Last year we held a successful pilot of a new methodology and published the data from that pilot. Since then we have been in the ‘experimental’ phase, and our update last week details the work of refining the methodology and getting it ready for scaling up to official statistics later this year. That very much remains our plan and when it launches fully, it will be surveying around twenty thousand people a year – one of the largest participation and prevalence surveys of its kind.
The pilot of course presented figures regarding levels of gambling related harms different to our current methodology. Whilst our current figures show the overall problem gambling rate is statistically stable at 0.2%, the pilot data suggested that rate for participants was 1.3%.
The figures are different. We make no apology for that.
As I have already said today, better data will lead to better regulation and better outcomes. The same is true of better numbers on gambling harms and that is what the Commission is most interested in.

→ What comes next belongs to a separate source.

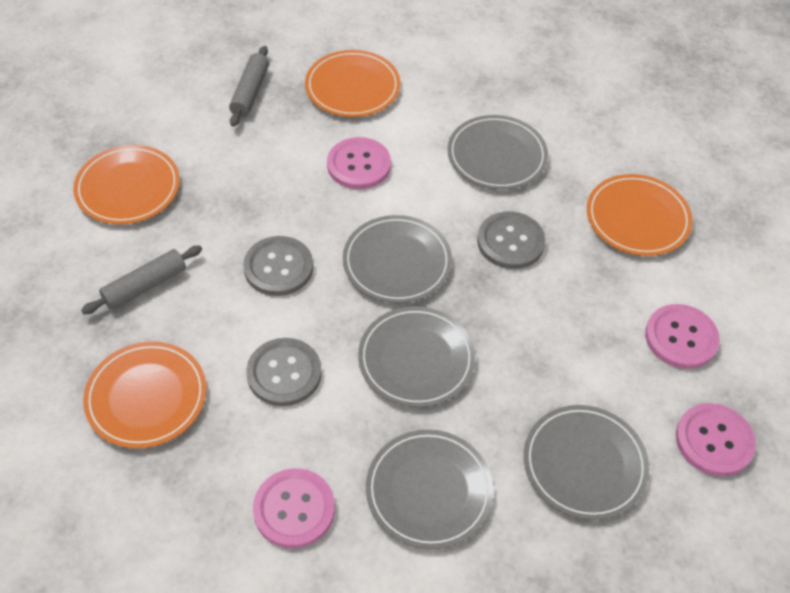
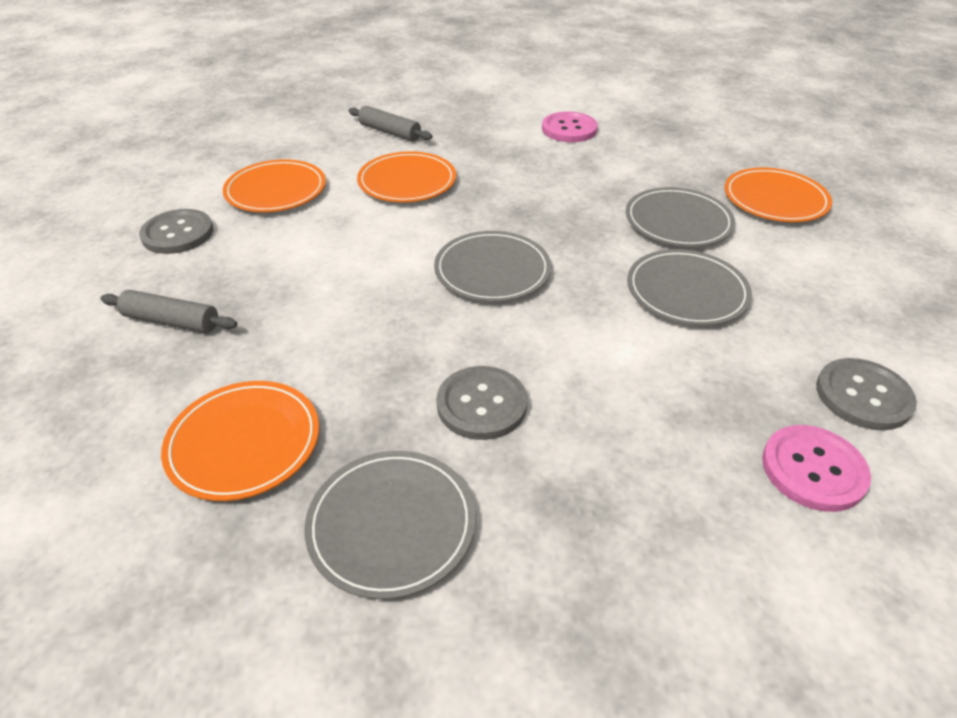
grey plate: [343,215,452,303] [358,306,475,407] [366,430,493,549] [447,115,548,190] [524,405,649,520] = 5 -> [304,451,475,599] [434,231,551,302] [626,187,735,247] [627,249,752,326] = 4
pink button: [253,468,335,548] [327,137,391,189] [645,304,720,369] [676,403,756,476] = 4 -> [542,112,598,142] [762,425,871,512] = 2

And in terms of regulation that works for all, building on our collaborative approach, we will work with the gambling industry to explore how we can roll out account management with more effective and earlier engagement for operators – secure in the knowledge that where operators do not make efforts to meet our standards, our compliance and enforcement work will ensure serious repercussions.
I started today by saying that at the Commission, it’s clear to us that the next few years give a real opportunity to make a decisive difference towards gambling in Great Britain being safer, fairer and crime-free. Hopefully having listened to what I have to say, you agree. The Gambling Act Review is a big part of that but I think the steps that the Commission is already planning besides that, lay the ground work already.
And we want to continue by working with gambling operators, as well as others, to make more progress more quickly. But compliance is the first step. Where operators continue to fail in their obligations, we will continue to take uncompromising action.
So let’s prioritise compliance, prioritise safer, fairer and crime free gambling and through that prioritise the 22 million people who gamble in Great Britain.